| Text provided |
*** Block opens ***

Earlier this week, Lauren Eberspacher woke up in the middle of the night to nurse her 6-month-old baby, Deacon.
In an interview with Dearly, the Nebraska mom-of-three explained she had been playing “musical beds” all night with her husband. “And we were both exhausted,” she said.
Unexpectedly, her husband, Eric, poked his head into the nursery and saw her feeding the baby. He said, “Good job, babe. I love you.”
Lauren sat back and smiled as she thought about his encouraging comment. She was suddenly inspired to write about the many sleepless nights they’ve spent together. She told Dearly:
“His encouragement to me in these sleepless years means the world to me and empowers me. Not only as a mom, but as his wife.”
She wrote a heartwarming post on her blog, “From Blacktop to Dirt Road,” to remember their journey as new parents.
Her powerful first sentence is a good reminder to moms and moms-to-be that “These are the years that we don’t sleep.” But they are also the years that shouldn’t be forgotten.
The “sleepless years” are filled with “tired eyes” and cries in the night, she explained in her post. Yet even though her new life was chaotic and tiring, she was happy to spend the sleepless years with her husband:
Yes, these are the years that we don’t sleep. The years that they say that someday we will miss. But this morning, this is the morning that I’m thankful for you, my partner of musical beds and up all nighters. This morning I’m thankful that I have you for the years that we don’t sleep.
Statistically speaking, new parents have it pretty rough. A survey from baby monitoring company Owlet suggests that only 5 percent of parents with children under the age of 6 months old receive the daily recommendation of eight hours of sleep per day.
According to a study published in Sleep Medicine, interrupted sleep can lead to “compromised cognitive abilities, shortened attention spans, and negative moods.”
New parents often “race through these years, wishing for them to be over,” Lauren told Dearly, but there’s so much to learn during this time about the person on the other side of the bed:
“One of the things that I want other couples to remember is to not lose sight of each other in the sleepless years at parenthood.”

*** Block closes ***

| Activity list |
1: Using the article about Lauren Eberspacher, decide whether each statement agrees with it, answering yes or no and quoting the words that settle it: (a) Deacon is Lauren's 6-month-old baby. (b) Lauren is a mother of two. (c) The Owlet survey found that half of parents with children under 6 months old get eight hours of sleep per day.
2: Translate this sentence from the article about Lauren Eberspacher into Spanish: "Lauren sat back and smiled as she thought about his encouraging comment."
3: Continue the article about Lauren Eberspacher from its last sentence.

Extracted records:
*** Block opens ***

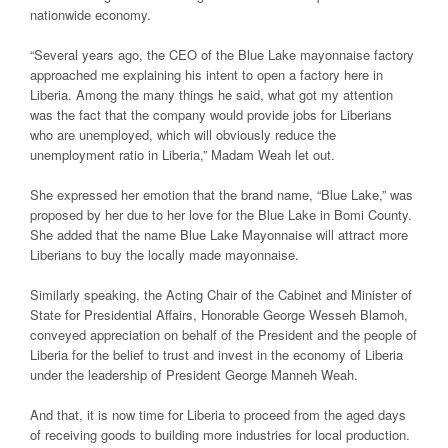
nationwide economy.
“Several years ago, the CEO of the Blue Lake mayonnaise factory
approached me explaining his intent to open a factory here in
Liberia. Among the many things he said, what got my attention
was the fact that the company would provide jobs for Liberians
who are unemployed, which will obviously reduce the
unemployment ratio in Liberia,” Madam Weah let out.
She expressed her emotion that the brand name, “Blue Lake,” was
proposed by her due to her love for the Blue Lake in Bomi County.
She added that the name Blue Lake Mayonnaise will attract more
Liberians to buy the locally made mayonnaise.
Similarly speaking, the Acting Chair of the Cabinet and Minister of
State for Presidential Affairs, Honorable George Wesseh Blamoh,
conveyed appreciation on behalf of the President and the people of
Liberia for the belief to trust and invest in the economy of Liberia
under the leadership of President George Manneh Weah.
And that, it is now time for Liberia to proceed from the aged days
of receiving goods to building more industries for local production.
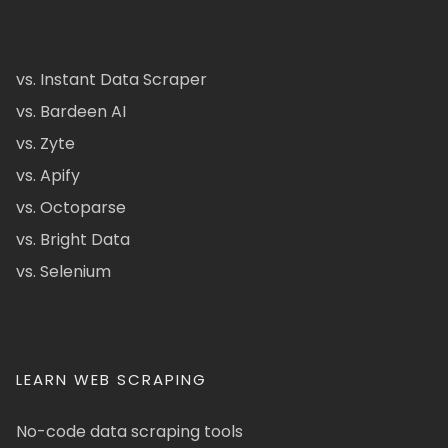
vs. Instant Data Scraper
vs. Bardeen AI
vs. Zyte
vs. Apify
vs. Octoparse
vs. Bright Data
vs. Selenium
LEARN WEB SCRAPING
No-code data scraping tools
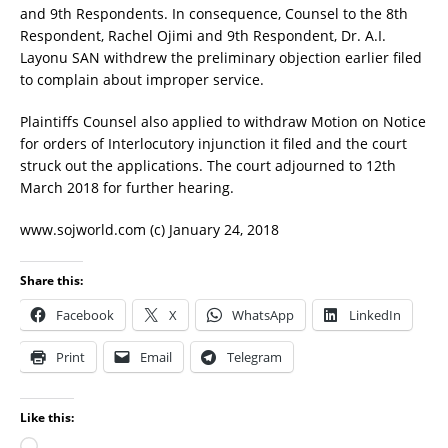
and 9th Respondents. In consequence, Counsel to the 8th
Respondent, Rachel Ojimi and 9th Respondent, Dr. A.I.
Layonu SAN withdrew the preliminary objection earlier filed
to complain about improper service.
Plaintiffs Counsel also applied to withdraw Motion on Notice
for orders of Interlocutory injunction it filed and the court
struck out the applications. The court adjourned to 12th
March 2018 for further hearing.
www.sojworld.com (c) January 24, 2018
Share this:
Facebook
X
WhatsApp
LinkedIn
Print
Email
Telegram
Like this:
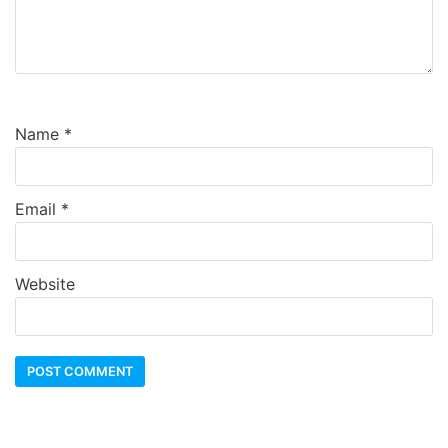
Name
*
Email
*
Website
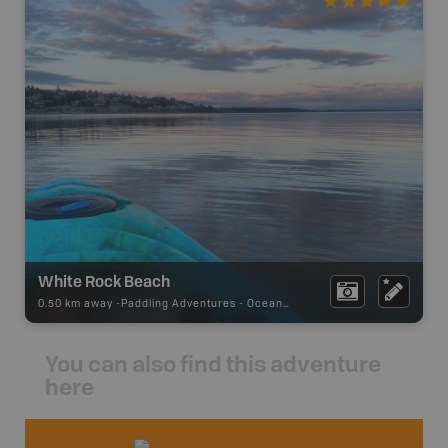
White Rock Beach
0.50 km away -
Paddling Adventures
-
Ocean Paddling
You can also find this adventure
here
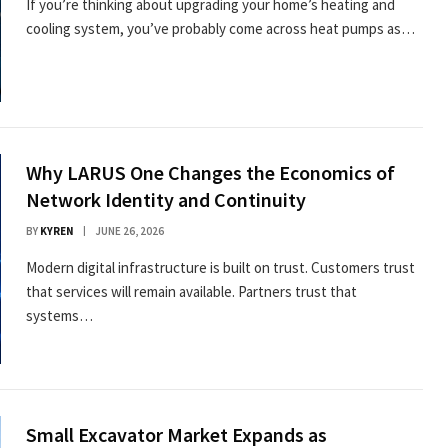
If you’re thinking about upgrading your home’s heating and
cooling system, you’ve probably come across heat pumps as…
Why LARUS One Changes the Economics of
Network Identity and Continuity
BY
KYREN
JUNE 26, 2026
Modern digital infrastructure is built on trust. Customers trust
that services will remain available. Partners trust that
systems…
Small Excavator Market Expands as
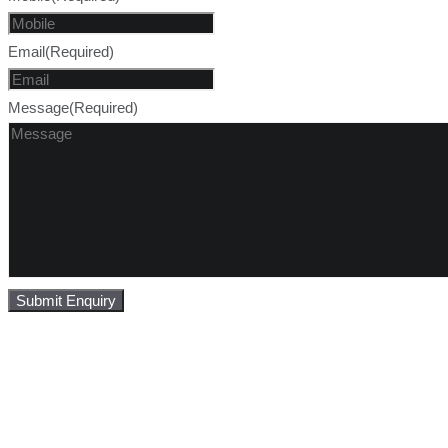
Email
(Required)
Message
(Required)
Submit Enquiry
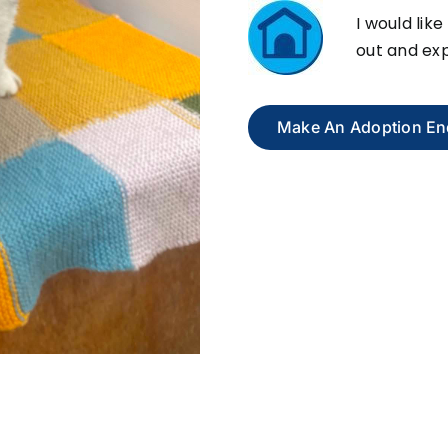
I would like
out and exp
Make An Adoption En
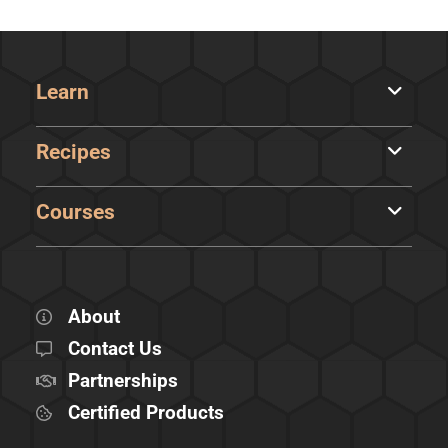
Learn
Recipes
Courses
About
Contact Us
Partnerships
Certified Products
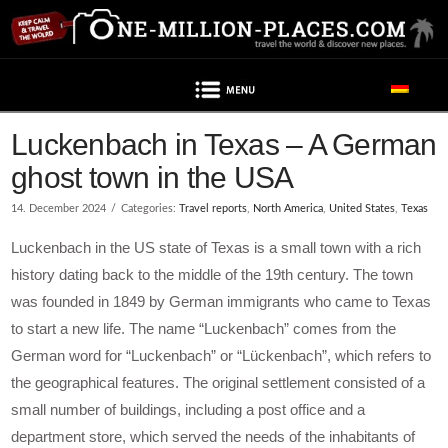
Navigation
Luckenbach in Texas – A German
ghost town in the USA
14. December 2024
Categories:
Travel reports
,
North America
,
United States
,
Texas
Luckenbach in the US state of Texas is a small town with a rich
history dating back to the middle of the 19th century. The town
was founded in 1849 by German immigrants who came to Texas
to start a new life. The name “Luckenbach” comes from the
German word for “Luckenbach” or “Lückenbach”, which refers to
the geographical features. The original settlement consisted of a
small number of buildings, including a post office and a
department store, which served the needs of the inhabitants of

*** Block closes ***

| Task answers |
1:
(a) Yes: "her 6-month-old baby, Deacon."
(b) No: "the Nebraska mom-of-three"
(c) No: "only 5 percent of parents with children under the age of 6 months old receive the daily recommendation of eight hours of sleep per day."

2: Lauren se recostó y sonrió mientras pensaba en su comentario alentador.

3:
She feels fortunate her husband has been supportive even when parenthood has been difficult. They try to work as a team to get through the sleepless nights together:
“We also have to remember the importance of ‘I’m sorry’ and ‘I forgive you’ during these sleepless years. Tiredness can turn our emotions into a grumpy puddle during these years, by remembering to meet each other with grace is life-saving to our marriages!”
Lauren told Dearly that two things, in particular, have helped their marriage to grow during the sleepless years, a continued pursuit of a relationship with God and a healthy sex life, though she recognizes the recipe will be different for other couples:
“Both of those things have taken quite a bit of intentionality but our marriage has only gotten stronger because of it!”
Since her post was published in Love What Matters, she’s been paying close attention to the comment section. She’s happy to see so many parents commenting and tagging each other to show their appreciation for all the help and encouragement during the sleepless years:
“I think we could all use a bit more of that kind of affirmation in our marriages, right?”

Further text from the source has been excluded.